Just like there is very compact equation for say, the KL-divergence $D(p_X||q_X) = \sum_{x \in X}p_X(x) log\frac{p_X(x)}{q_X(x)}$
Is there one such equation for EMD or an algorithm for EMD such that it can be easily numerically computed?
What I have found so far is the following, that $EMD(p_X,q_X)$ between distributions $p_X$ and $q_X$ is:
$$EMD(P,Q) = \frac{\sum^m_{i=1}\sum^n_{j=1} f_{ij}d_{ij}}{\sum^m_{i=1}\sum^b_{j=1} f_{ij}}$$
However, to find $d_{ij}$ one needs to define some distance measure I guess and to find $f_{ij}$ one needs to solve the transportation linear programming defined in:
http://homepages.inf.ed.ac.uk/rbf/CVonline/LOCAL_COPIES/RUBNER/emd.htm#RUBNER98A
Isn't there a solution to the transportation problem such that there is an easy way of evaluating EMD?
Also, I found a wikipedia section to compute it but, the pseudo-code was to ambiguous for me to understand how to actually compute the EMD. If someone understands that section better and can explain it, it would awesome!
Here is the link
http://en.wikipedia.org/wiki/Earth_mover's_distance
or you can just see the pseudo-code right here:
The Pseudo-code/wikipedia section:
If the domain D is discrete, the EMD can be computed by solving an instance transportation problem, which can be solved by the so-called Hungarian algorithm. In particular, if D is a one-dimensional array of "bins" the EMD can be efficiently computed by scanning the array and keeping track of how much dirt needs to be transported between consecutive bins. For example:
$EMD_0 = 0 \\$
$EMD_{i+1} = ( A_i + EMD_i ) - B_i \\$
$TotalDistance = \sum | EMD_i | \\$
I guess what I don't understand is what $A_i$ and $B_i$ are and when the algorithm even stops running. Its just to unclear to me what its doing and I guess I don't understand EMD well enough to derive it myself (If I could I would!)

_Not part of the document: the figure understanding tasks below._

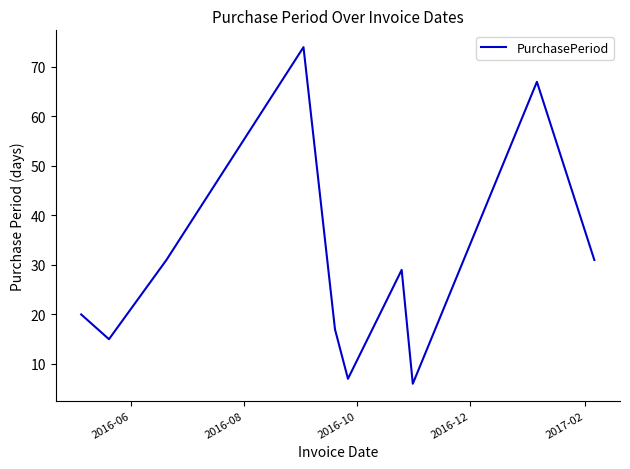

What is the minimum value shown in the chart?

6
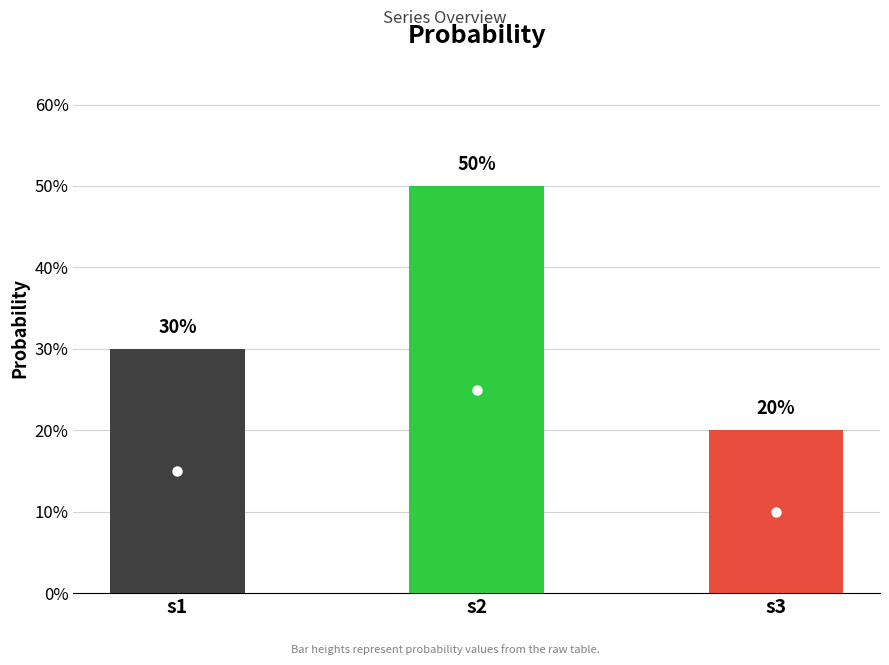

What is the value of the 2nd bar from the left?

0.5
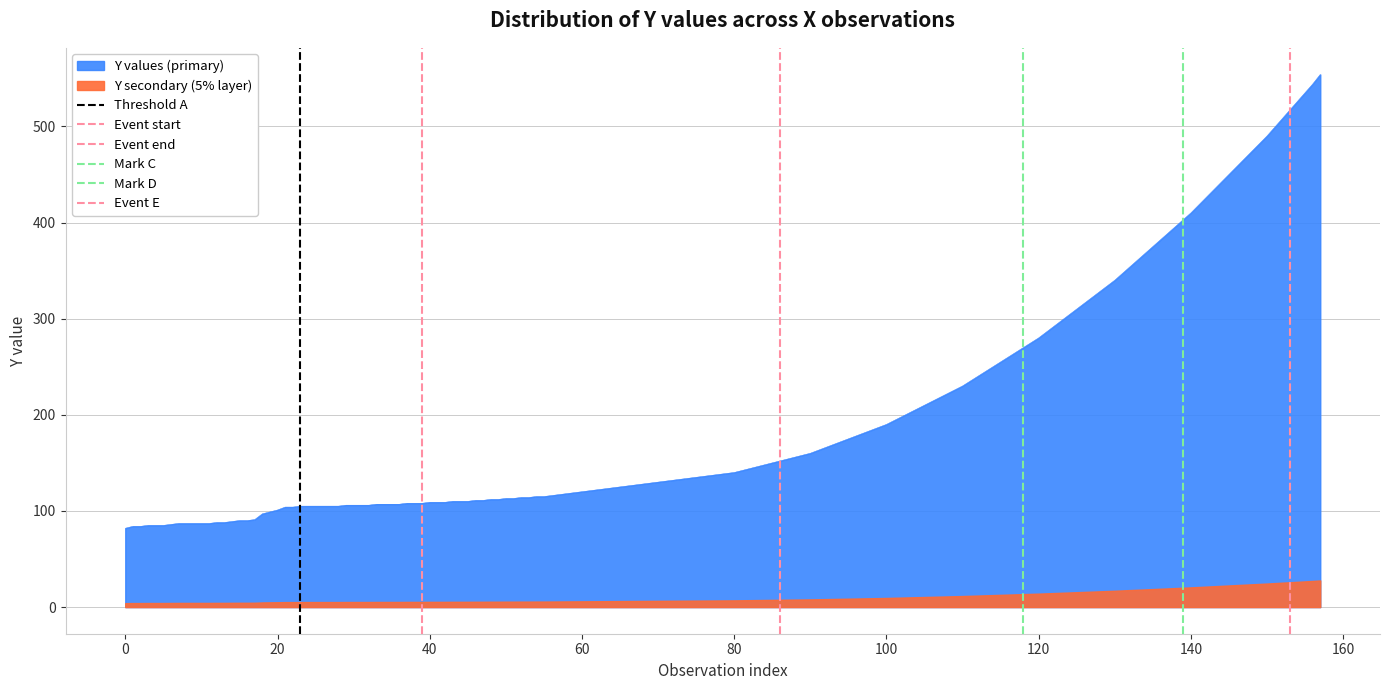

What is the sum of all Mark C values?

1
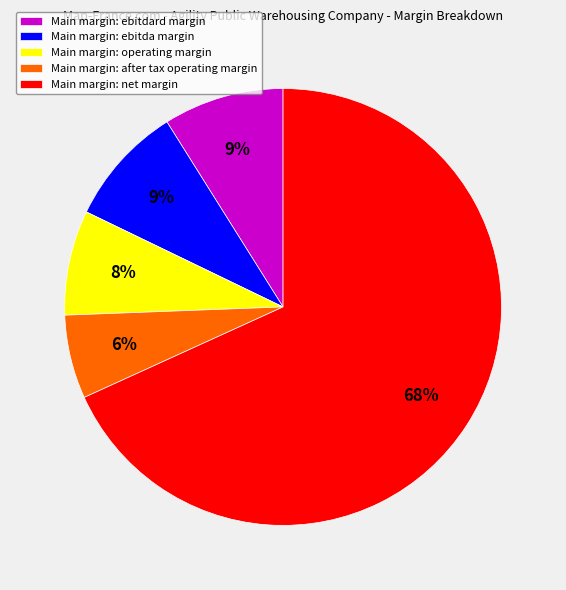

What is the majority slice?

Main margin: net margin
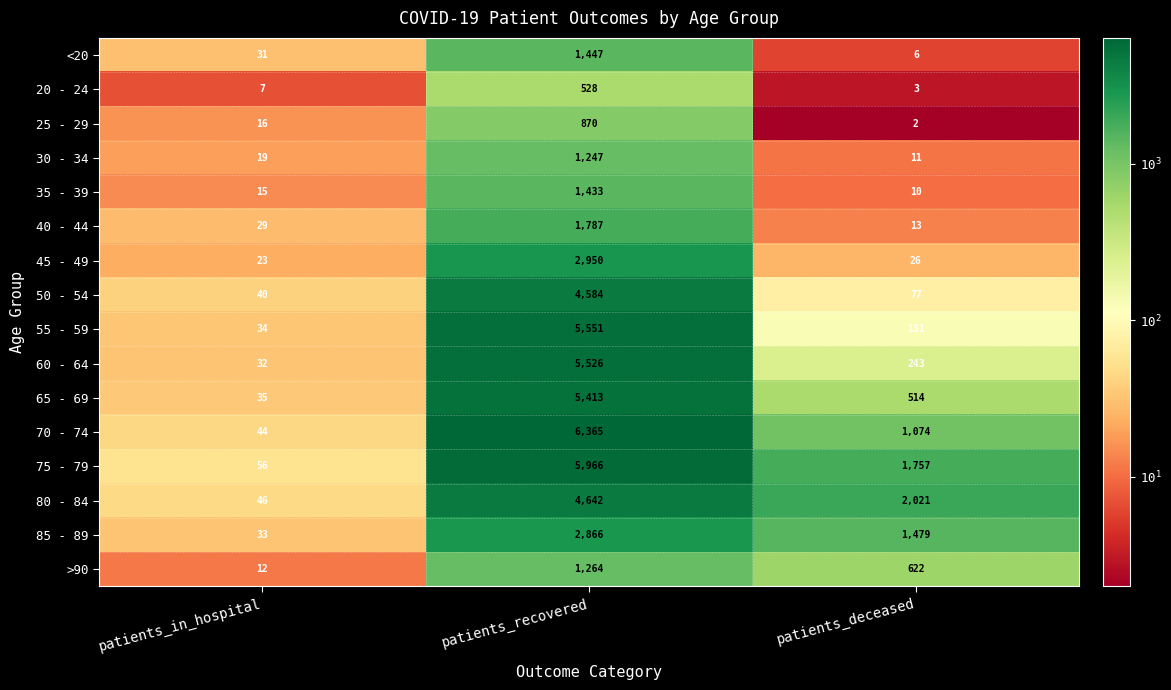

Which series has the widest spread of values?

70 - 74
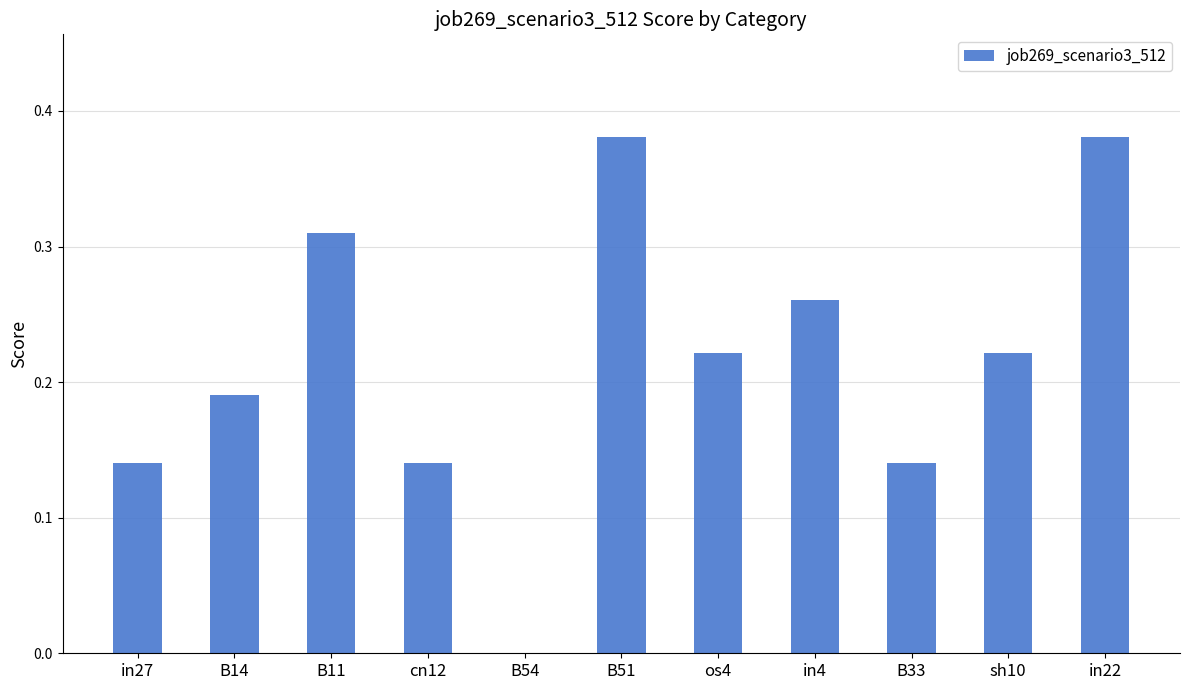

What is the sum of the values at in22 and B11?

0.7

As an extension to my question, is it a problem if the sample space for the probability distributions is infinite?
I probably won't accept answer that are not as general as possible, but an answer clarifying what wikipedia article is trying to say, would definitively get an up vote.
Solution 1:
The Wikipedia algorithm is correct, but a little terse. A simple example should clear it up if we stick to actual earth moving. Histogram $A$ is three piles of dirt (earth) in a row: $A_0$, $A_1$, and $A_2$, and histogram $B$ is three piles of dirt $B_0$, $B_1$, and $B_2$ in a row.
Suppose the number of shovelfuls in each dirt pile is as follows.
$A_0 = 3$, $A_1 = 2$, $A_2 = 1$
$B_0 = 1$, $B_1 = 2$, $B_2 = 3$
So to make $A$ look like $B$, we really need to take two shovelfuls of dirt from $A_0$ and put them in $A_2$; i.e., move two shovelfuls two units of distance: that's four units of work. The algorithm has us move the two shovelfuls from $A_0$ to $A_1$, and then two from $A_1$ to $A_2$, using $EMD_{i+1} = (A_i + EMD_i) - B_i$.
$$ EMD_0 = 0 \\ EMD_1 = (3 + 0) - 1 = 2 \\ EMD_2 = (2 + 2) - 2 = 2 \\ EMD_3 = (1 + 2) - 3 = 0 \\ \Rightarrow EMD = 2 + 2 + 0 = 4 $$
Solution 2:
In the discrete algorithm you quote, $A_i$ seems to be the amount "of earth" at position $i$ in the first distribution and $B_i$ the amount "of earth" at position $i$ in the second distribution, with $i$ taking values in the non-negative integers. The algorithm as stated needs just one pass, and so long as the two total amounts "of earth" are the same and the ranges of the distributions are bounded, the algorithm will terminate.
For two probability distributions on the real numbers, where the total amounts "of probability" are each $1$ by definition, suppose their cumulative distribution functions are $F_a(x)$ and $F_b(x)$. Then the Earth Mover Distance becomes $$\int_{x=-\infty}^{\infty} |F_a(x) - F_b(x)|\, dx . $$
If the two distributions have densities $f_a(x)$ and $f_b(x)$ this is equivalent to $$\int_{x=-\infty}^{\infty} \left|\int_{y=-\infty}^x(f_a(y) - f_b(y))\,dy\,\right|\, dx.$$
As Niels Diepeveen says in the comments, this changes with distributions on other metric spaces, but I get the impression you are not asking about that.